__MATERIAL FOR THE TASK__.
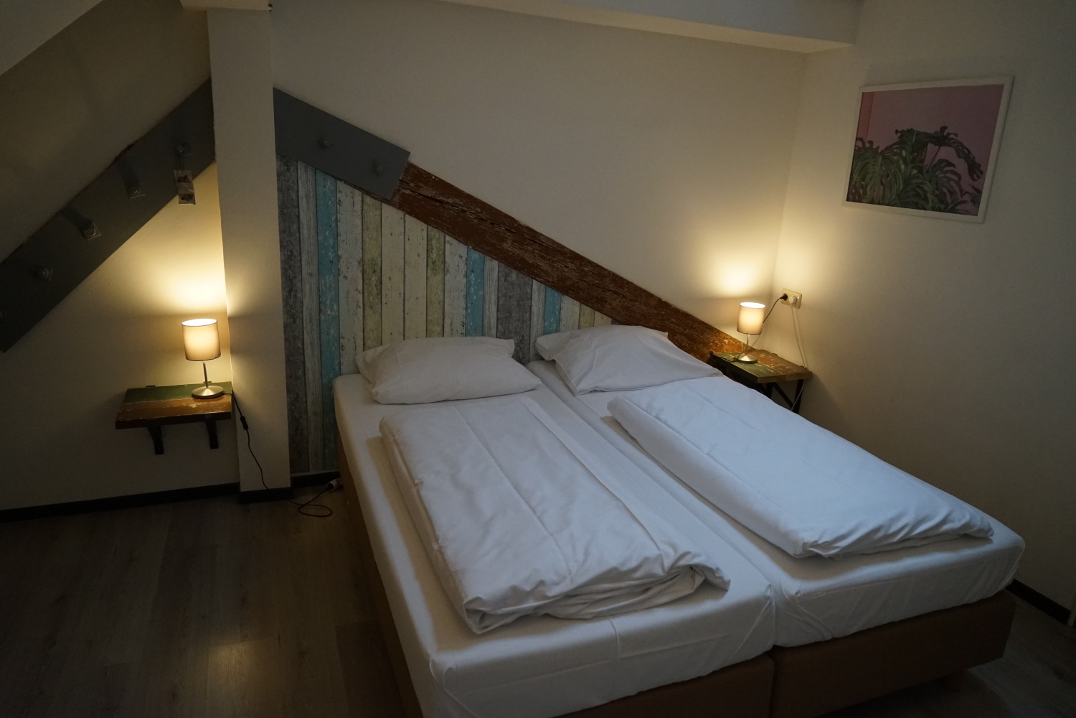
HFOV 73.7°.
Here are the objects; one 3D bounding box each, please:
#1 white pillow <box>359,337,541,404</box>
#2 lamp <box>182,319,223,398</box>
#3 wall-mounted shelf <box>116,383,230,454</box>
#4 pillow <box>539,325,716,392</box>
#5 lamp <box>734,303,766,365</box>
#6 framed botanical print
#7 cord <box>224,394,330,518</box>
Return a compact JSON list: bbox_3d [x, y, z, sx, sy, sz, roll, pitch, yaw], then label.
[{"bbox_3d":[-0.388,0.030,3.211,0.751,0.173,0.435,-5,18,-25],"label":"white pillow"},{"bbox_3d":[-1.362,0.002,2.927,0.130,0.310,0.130,-3,19,-21],"label":"lamp"},{"bbox_3d":[-1.461,0.312,2.948,0.398,0.306,0.375,-3,18,-21],"label":"wall-mounted shelf"},{"bbox_3d":[0.463,-0.031,3.537,0.790,0.198,0.445,-5,18,-26],"label":"pillow"},{"bbox_3d":[1.149,-0.135,3.883,0.130,0.312,0.130,-3,19,-21],"label":"lamp"},{"bbox_3d":[1.649,-0.911,3.123,0.022,0.545,0.763,-3,18,-21],"label":"framed botanical print"},{"bbox_3d":[-1.112,0.399,3.145,0.425,0.553,0.277,-3,18,-21],"label":"cord"}]

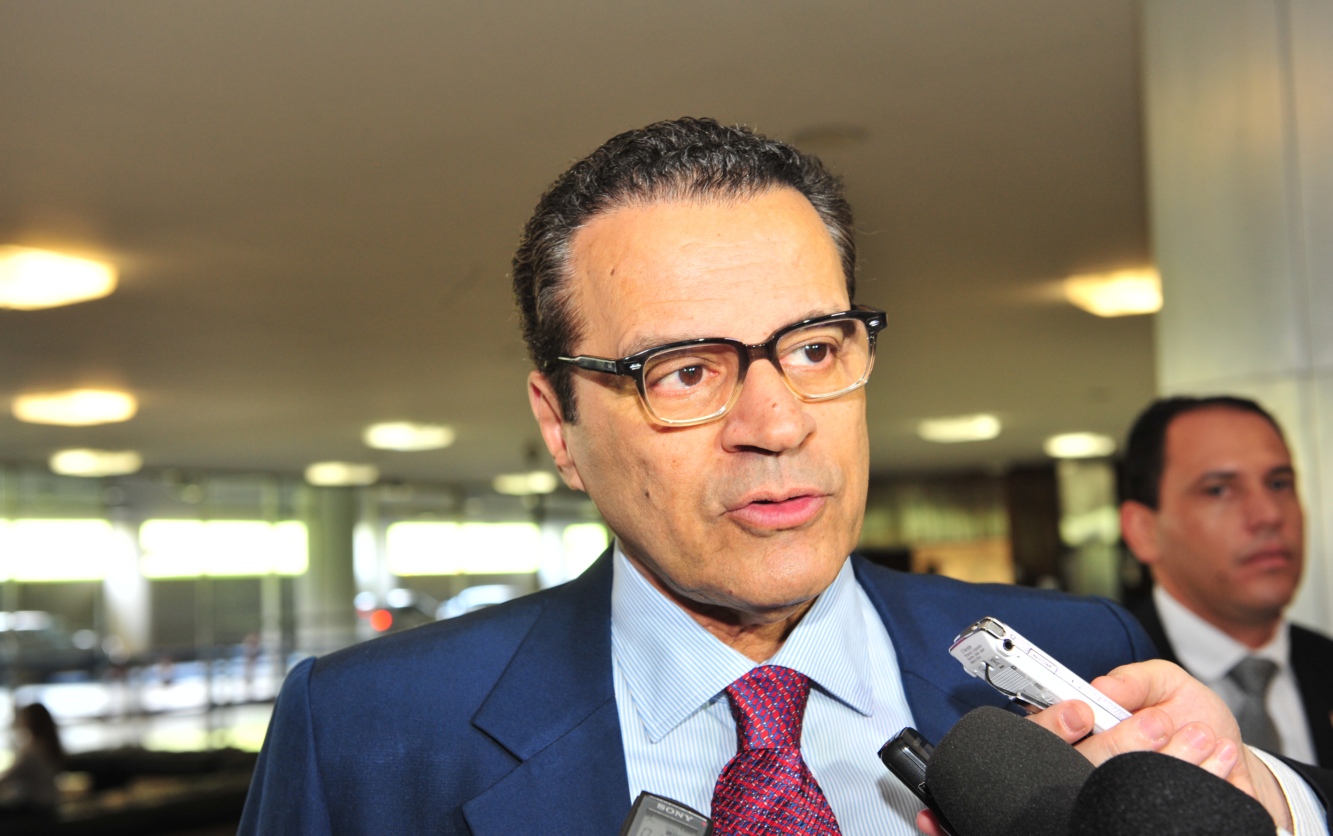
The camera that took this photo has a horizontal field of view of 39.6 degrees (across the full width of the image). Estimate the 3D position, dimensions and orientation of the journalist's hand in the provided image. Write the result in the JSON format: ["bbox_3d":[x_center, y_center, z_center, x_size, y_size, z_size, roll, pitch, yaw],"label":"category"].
[{"bbox_3d":[0.216,0.149,0.830,0.130,0.088,0.080,12,0,6],"label":"journalist's hand"}]

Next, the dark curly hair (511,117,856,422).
[{"bbox_3d":[0.007,-0.070,0.950,0.172,0.172,0.187,-7,0,-21],"label":"dark curly hair"}]

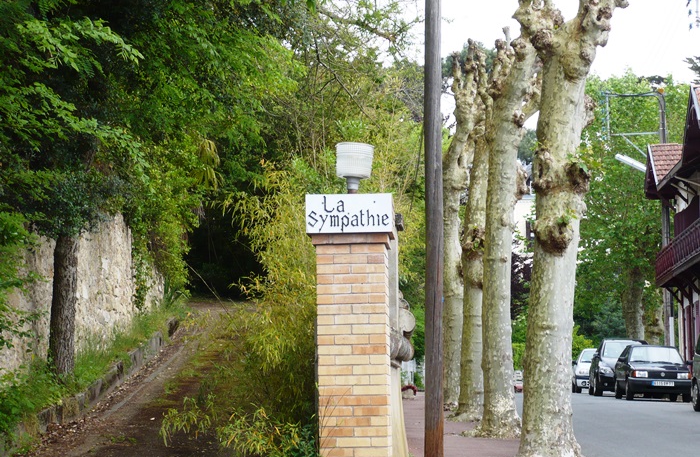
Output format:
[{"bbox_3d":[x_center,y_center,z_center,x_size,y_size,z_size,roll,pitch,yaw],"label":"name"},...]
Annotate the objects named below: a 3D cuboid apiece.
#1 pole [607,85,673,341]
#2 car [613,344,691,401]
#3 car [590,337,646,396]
[{"bbox_3d":[9.000,0.400,66.000,2.150,9.400,0.400,-1,-5,3],"label":"pole"},{"bbox_3d":[7.500,3.610,53.000,1.600,1.350,3.750,1,-4,1],"label":"car"},{"bbox_3d":[7.600,3.830,58.500,1.790,1.600,4.300,0,-4,3],"label":"car"}]

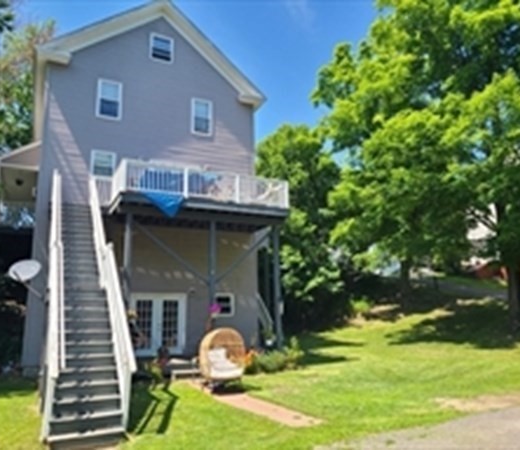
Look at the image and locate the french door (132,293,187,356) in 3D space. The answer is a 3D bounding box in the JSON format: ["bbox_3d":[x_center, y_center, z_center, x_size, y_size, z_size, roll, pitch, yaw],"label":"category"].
[{"bbox_3d":[-3.374,3.323,15.029,1.830,2.026,0.140,5,-14,-27],"label":"french door"}]

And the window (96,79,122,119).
[{"bbox_3d":[-5.266,-4.392,15.818,0.817,1.454,0.120,5,-14,-27],"label":"window"}]

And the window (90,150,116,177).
[{"bbox_3d":[-5.300,-2.035,15.248,0.778,0.923,0.120,5,-14,-27],"label":"window"}]

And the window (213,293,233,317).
[{"bbox_3d":[-1.270,2.904,16.258,0.760,0.803,0.120,5,-14,-27],"label":"window"}]

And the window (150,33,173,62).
[{"bbox_3d":[-3.728,-6.716,17.189,0.904,1.095,0.120,5,-14,-27],"label":"window"}]

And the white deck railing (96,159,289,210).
[{"bbox_3d":[-2.244,-0.724,14.845,5.600,1.320,3.000,5,-14,-27],"label":"white deck railing"}]

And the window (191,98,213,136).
[{"bbox_3d":[-2.230,-4.141,17.392,0.830,1.466,0.120,5,-14,-27],"label":"window"}]

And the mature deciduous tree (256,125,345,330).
[{"bbox_3d":[1.794,0.163,21.000,5.400,9.300,5.400,-1,-12,0],"label":"mature deciduous tree"}]

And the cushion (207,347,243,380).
[{"bbox_3d":[-0.831,3.288,10.700,0.720,0.720,0.600,4,-14,-25],"label":"cushion"}]

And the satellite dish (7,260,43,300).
[{"bbox_3d":[-6.826,1.565,13.063,0.860,0.980,0.700,-7,-14,25],"label":"satellite dish"}]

__TASK STATEMENT__.
Output the part of the listing between the line containing "And the window (191,98,213,136)." and the end of the listing, inclusive, as a two-column CSV with the header text,json. Each row should hold a line of text and the JSON beneath it, each in its own quoted field, with line breaks replaced by spaces.

__SOLVED EXERCISE__.
text,json
"And the window (191,98,213,136).","[{""bbox_3d"":[-2.230,-4.141,17.392,0.830,1.466,0.120,5,-14,-27],""label"":""window""}]"
"And the mature deciduous tree (256,125,345,330).","[{""bbox_3d"":[1.794,0.163,21.000,5.400,9.300,5.400,-1,-12,0],""label"":""mature deciduous tree""}]"
"And the cushion (207,347,243,380).","[{""bbox_3d"":[-0.831,3.288,10.700,0.720,0.720,0.600,4,-14,-25],""label"":""cushion""}]"
"And the satellite dish (7,260,43,300).","[{""bbox_3d"":[-6.826,1.565,13.063,0.860,0.980,0.700,-7,-14,25],""label"":""satellite dish""}]"